I mean, the song’s title is literally asking the partner if they consent. And you really can’t get much sexier than Marie Fredriksson’s voice.
@Rabid Rabbit
Part of that investigation uncovered a regular practice of recording women without their consent, up to and possibly including during sex. As a result, legal action might be taken against the PUA “teachers” responsible.
@Dalillama:
There’s also the huge category of songs about songs and/or the music industry.
It’s kinda natural, when you think about it. People who make music are inevitably going to want to write about their personal experiences… which include an awful lot related to making music.
Rock & Roll is particularly self-referential, but even old tunes of which we have the only barest of records show that singing about the music of Orpheus, Dionysius, and/or Pan was a real thing.
As modern examples, there are several good ones:
Next Big Thing
Long Way to the Top
and, of course,
the one you should be able to name without my help.
Aooow!
Of course this thread also deserves another iteration of the Old-As-Mammoths joke we love here:
@Cat Mara
Unfortunately I can’t listen to Richard Thompson any more, too many memories attached.
Sexy: Nascente (Milton Nascimento) (the voice of the patron angel of sex, though sadly I gather he has been losing his voice lately).
Music business (and sexuality): Radio-Friendly Pop Song by Matt Fishel (lots of very singable and all completely mashup-able songs taking the piss out of heteronormativity).
One question I have about the semen retainers is this: what do they do about nocturnal ejaculation?

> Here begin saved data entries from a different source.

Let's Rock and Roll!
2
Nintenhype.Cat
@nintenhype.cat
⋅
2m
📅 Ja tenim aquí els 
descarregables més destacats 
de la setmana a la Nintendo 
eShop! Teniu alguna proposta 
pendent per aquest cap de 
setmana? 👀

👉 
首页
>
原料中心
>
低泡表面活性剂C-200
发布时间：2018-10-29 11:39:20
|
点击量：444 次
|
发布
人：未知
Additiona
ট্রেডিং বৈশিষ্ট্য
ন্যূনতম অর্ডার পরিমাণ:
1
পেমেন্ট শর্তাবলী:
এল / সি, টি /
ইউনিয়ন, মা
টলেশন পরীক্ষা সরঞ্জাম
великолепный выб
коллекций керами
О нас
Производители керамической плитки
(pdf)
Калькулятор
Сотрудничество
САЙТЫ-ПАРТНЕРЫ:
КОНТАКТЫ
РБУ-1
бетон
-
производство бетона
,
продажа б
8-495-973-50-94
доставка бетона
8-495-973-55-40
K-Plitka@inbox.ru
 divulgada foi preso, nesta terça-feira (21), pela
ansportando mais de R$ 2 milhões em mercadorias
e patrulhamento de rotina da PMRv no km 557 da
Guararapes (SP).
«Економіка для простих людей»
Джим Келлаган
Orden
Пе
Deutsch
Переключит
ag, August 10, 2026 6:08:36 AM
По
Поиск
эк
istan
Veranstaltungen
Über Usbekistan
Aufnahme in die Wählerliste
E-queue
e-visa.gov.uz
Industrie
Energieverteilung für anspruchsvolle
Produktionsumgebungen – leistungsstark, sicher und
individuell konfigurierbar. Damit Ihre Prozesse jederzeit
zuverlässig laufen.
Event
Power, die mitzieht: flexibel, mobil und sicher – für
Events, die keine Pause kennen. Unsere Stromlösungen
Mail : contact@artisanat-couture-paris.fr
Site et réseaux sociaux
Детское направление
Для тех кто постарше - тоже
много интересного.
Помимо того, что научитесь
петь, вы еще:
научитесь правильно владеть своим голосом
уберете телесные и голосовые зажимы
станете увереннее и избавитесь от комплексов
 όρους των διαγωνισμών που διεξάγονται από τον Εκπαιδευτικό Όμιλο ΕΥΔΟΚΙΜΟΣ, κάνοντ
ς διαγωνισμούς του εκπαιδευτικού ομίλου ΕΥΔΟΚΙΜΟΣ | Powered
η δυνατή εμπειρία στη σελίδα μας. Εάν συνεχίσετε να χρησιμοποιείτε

It seems like this would be hard to prevent. Do they just get really sad about how it ended their streak?
Also, don’t they at some point realize that the only effect they’re getting from semen retention is that they’re hornier? Or is there some sort of placebo effect at play where they think it’s making them smarter or whatever they think it’s doing?
“Free Man In Paris” is my favorite song about the music biz.
Meanwhile, children’s songs seem to fall into two categories:
1. I’m going to sneakily teach you about colors/numbers/days of the week.
2. Utter nonsense.
I see this all the time. Men emitting quantum packets of soy as they fall down into their lower orbital shells.